*Your assignment*.
Reproduce the lines below verbatim. Pictures are to be omitted.

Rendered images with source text
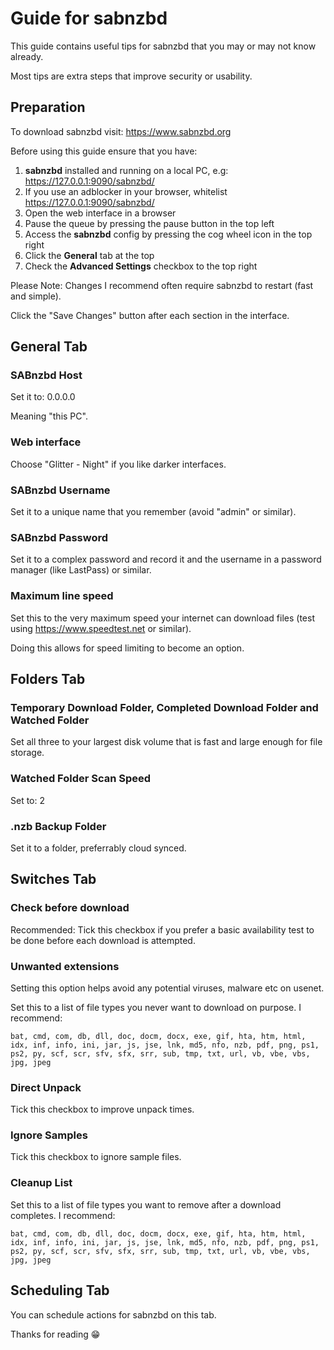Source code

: # Guide for sabnzbd

This guide contains useful tips for sabnzbd that you may or may not know already.

Most tips are extra steps that improve security or usability.

## Preparation

To download sabnzbd visit: https://www.sabnzbd.org

Before using this guide ensure that you have:
1. **sabnzbd** installed and running on a local PC, e.g: https://127.0.0.1:9090/sabnzbd/
2. If you use an adblocker in your browser, whitelist https://127.0.0.1:9090/sabnzbd/
3. Open the web interface in a browser
4. Pause the queue by pressing the pause button in the top left
5. Access the **sabnzbd** config by pressing the cog wheel icon in the top right
6. Click the **General** tab at the top
7. Check the **Advanced Settings** checkbox to the top right

Please Note: Changes I recommend often require sabnzbd to restart (fast and simple).

Click the "Save Changes" button after each section in the interface.

## General Tab

### SABnzbd Host

Set it to: 0.0.0.0

Meaning "this PC".

### Web interface

Choose "Glitter - Night" if you like darker interfaces.

### SABnzbd Username

Set it to a unique name that you remember (avoid "admin" or similar).

### SABnzbd Password

Set it to a complex password and record it and the username in a password manager (like LastPass) or similar.

### Maximum line speed

Set this to the very maximum speed your internet can download files (test using https://www.speedtest.net or similar).

Doing this allows for speed limiting to become an option.

## Folders Tab

### Temporary Download Folder, Completed Download Folder and Watched Folder

Set all three to your largest disk volume that is fast and large enough for file storage.

### Watched Folder Scan Speed

Set to: 2

### .nzb Backup Folder

Set it to a folder, preferrably cloud synced.

## Switches Tab

### Check before download

Recommended: Tick this checkbox if you prefer a basic availability test to be done before each download is attempted.

### Unwanted extensions

Setting this option helps avoid any potential viruses, malware etc on usenet.

Set this to a list of file types you never want to download on purpose. I recommend:

` bat, cmd, com, db, dll, doc, docm, docx, exe, gif, hta, htm, html, idx, inf, info, ini, jar, js, jse, lnk, md5, nfo, nzb, pdf, png, ps1, ps2, py, scf, scr, sfv, sfx, srr, sub, tmp, txt, url, vb, vbe, vbs, jpg, jpeg `

### Direct Unpack

Tick this checkbox to improve unpack times.

### Ignore Samples

Tick this checkbox to ignore sample files.

### Cleanup List

Set this to a list of file types you want to remove after a download completes. I recommend:

` bat, cmd, com, db, dll, doc, docm, docx, exe, gif, hta, htm, html, idx, inf, info, ini, jar, js, jse, lnk, md5, nfo, nzb, pdf, png, ps1, ps2, py, scf, scr, sfv, sfx, srr, sub, tmp, txt, url, vb, vbe, vbs, jpg, jpeg `

## Scheduling Tab

You can schedule actions for sabnzbd on this tab.




Thanks for reading 😁
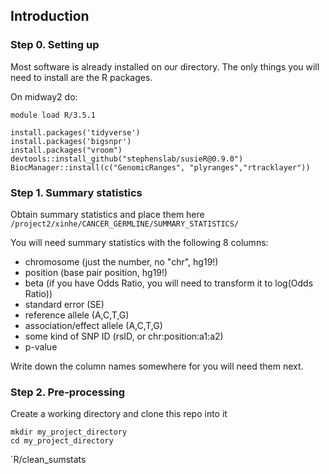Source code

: ## Introduction

### Step 0. Setting up

Most software is already installed on our directory. The only things you will need to install are the R packages.

On midway2 do:
```
module load R/3.5.1

install.packages('tidyverse')
install.packages('bigsnpr')
install.packages("vroom")
devtools::install_github("stephenslab/susieR@0.9.0")
BiocManager::install(c("GenomicRanges", "plyranges","rtracklayer"))
```

### Step 1. Summary statistics 

Obtain summary statistics and place them here
`/project2/xinhe/CANCER_GERMLINE/SUMMARY_STATISTICS/`

You will need summary statistics with the following 8 columns:
* chromosome (just the number, no "chr", hg19!)
* position (base pair position, hg19!)
* beta (if you have Odds Ratio, you will need to transform it to log(Odds Ratio))
* standard error (SE)
* reference allele (A,C,T,G)
* association/effect allele (A,C,T,G)
* some kind of SNP ID (rsID, or chr:position:a1:a2)
* p-value

Write down the column names somewhere for you will need them next.

### Step 2. Pre-processing

Create a working directory and clone this repo into it
```
mkdir my_project_directory
cd my_project_directory

```

`R/clean_sumstats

*Exercise output*.
Source code

: # Guide for sabnzbd

This guide contains useful tips for sabnzbd that you may or may not know already.

Most tips are extra steps that improve security or usability.

## Preparation

To download sabnzbd visit: https://www.sabnzbd.org

Before using this guide ensure that you have:
1. **sabnzbd** installed and running on a local PC, e.g: https://127.0.0.1:9090/sabnzbd/
2. If you use an adblocker in your browser, whitelist https://127.0.0.1:9090/sabnzbd/
3. Open the web interface in a browser
4. Pause the queue by pressing the pause button in the top left
5. Access the **sabnzbd** config by pressing the cog wheel icon in the top right
6. Click the **General** tab at the top
7. Check the **Advanced Settings** checkbox to the top right

Please Note: Changes I recommend often require sabnzbd to restart (fast and simple).

Click the "Save Changes" button after each section in the interface.

## General Tab

### SABnzbd Host

Set it to: 0.0.0.0

Meaning "this PC".

### Web interface

Choose "Glitter - Night" if you like darker interfaces.

### SABnzbd Username

Set it to a unique name that you remember (avoid "admin" or similar).

### SABnzbd Password

Set it to a complex password and record it and the username in a password manager (like LastPass) or similar.

### Maximum line speed

Set this to the very maximum speed your internet can download files (test using https://www.speedtest.net or similar).

Doing this allows for speed limiting to become an option.

## Folders Tab

### Temporary Download Folder, Completed Download Folder and Watched Folder

Set all three to your largest disk volume that is fast and large enough for file storage.

### Watched Folder Scan Speed

Set to: 2

### .nzb Backup Folder

Set it to a folder, preferrably cloud synced.

## Switches Tab

### Check before download

Recommended: Tick this checkbox if you prefer a basic availability test to be done before each download is attempted.

### Unwanted extensions

Setting this option helps avoid any potential viruses, malware etc on usenet.

Set this to a list of file types you never want to download on purpose. I recommend:

` bat, cmd, com, db, dll, doc, docm, docx, exe, gif, hta, htm, html, idx, inf, info, ini, jar, js, jse, lnk, md5, nfo, nzb, pdf, png, ps1, ps2, py, scf, scr, sfv, sfx, srr, sub, tmp, txt, url, vb, vbe, vbs, jpg, jpeg `

### Direct Unpack

Tick this checkbox to improve unpack times.

### Ignore Samples

Tick this checkbox to ignore sample files.

### Cleanup List

Set this to a list of file types you want to remove after a download completes. I recommend:

` bat, cmd, com, db, dll, doc, docm, docx, exe, gif, hta, htm, html, idx, inf, info, ini, jar, js, jse, lnk, md5, nfo, nzb, pdf, png, ps1, ps2, py, scf, scr, sfv, sfx, srr, sub, tmp, txt, url, vb, vbe, vbs, jpg, jpeg `

## Scheduling Tab

You can schedule actions for sabnzbd on this tab.




Thanks for reading 😁
Source code

: ## Introduction

### Step 0. Setting up

Most software is already installed on our directory. The only things you will need to install are the R packages.

On midway2 do:
```
module load R/3.5.1

install.packages('tidyverse')
install.packages('bigsnpr')
install.packages("vroom")
devtools::install_github("stephenslab/susieR@0.9.0")
BiocManager::install(c("GenomicRanges", "plyranges","rtracklayer"))
```

### Step 1. Summary statistics 

Obtain summary statistics and place them here
`/project2/xinhe/CANCER_GERMLINE/SUMMARY_STATISTICS/`

You will need summary statistics with the following 8 columns:
* chromosome (just the number, no "chr", hg19!)
* position (base pair position, hg19!)
* beta (if you have Odds Ratio, you will need to transform it to log(Odds Ratio))
* standard error (SE)
* reference allele (A,C,T,G)
* association/effect allele (A,C,T,G)
* some kind of SNP ID (rsID, or chr:position:a1:a2)
* p-value

Write down the column names somewhere for you will need them next.

### Step 2. Pre-processing

Create a working directory and clone this repo into it
```
mkdir my_project_directory
cd my_project_directory

```

`R/clean_sumstats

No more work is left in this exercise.